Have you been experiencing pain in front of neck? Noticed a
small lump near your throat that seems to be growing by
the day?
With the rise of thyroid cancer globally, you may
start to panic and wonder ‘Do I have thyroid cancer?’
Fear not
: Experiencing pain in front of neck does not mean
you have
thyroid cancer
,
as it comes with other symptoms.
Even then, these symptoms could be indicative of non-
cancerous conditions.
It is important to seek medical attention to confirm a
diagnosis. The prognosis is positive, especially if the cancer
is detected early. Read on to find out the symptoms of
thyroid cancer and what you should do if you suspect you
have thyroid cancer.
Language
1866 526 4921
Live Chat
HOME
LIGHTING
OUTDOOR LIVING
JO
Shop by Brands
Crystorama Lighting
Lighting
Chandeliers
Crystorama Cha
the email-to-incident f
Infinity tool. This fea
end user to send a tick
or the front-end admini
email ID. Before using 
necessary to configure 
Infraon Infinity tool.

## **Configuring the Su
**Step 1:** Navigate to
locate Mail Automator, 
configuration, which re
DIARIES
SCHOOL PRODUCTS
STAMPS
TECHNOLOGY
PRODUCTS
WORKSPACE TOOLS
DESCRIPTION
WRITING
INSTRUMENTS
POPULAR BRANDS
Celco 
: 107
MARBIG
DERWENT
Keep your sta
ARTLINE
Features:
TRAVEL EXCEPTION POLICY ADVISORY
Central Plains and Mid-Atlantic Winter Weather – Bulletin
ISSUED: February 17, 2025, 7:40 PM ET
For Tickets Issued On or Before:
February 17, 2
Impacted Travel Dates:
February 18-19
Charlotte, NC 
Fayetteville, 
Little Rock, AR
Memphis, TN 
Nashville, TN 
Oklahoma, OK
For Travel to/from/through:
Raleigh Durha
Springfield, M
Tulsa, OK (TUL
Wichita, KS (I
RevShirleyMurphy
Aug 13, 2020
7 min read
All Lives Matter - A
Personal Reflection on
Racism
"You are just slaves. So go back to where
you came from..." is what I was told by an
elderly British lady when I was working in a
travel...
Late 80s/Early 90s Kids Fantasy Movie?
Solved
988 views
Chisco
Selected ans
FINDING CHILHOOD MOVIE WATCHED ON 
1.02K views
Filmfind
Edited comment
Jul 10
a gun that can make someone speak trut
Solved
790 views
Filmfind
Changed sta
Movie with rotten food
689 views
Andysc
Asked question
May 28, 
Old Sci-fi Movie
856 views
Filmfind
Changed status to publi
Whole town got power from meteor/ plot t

- - -

Instructions for the task
Copy out every line of the entries where the string "Crystorama" shows up.

Your response
Crystorama Lighting
Crystorama Cha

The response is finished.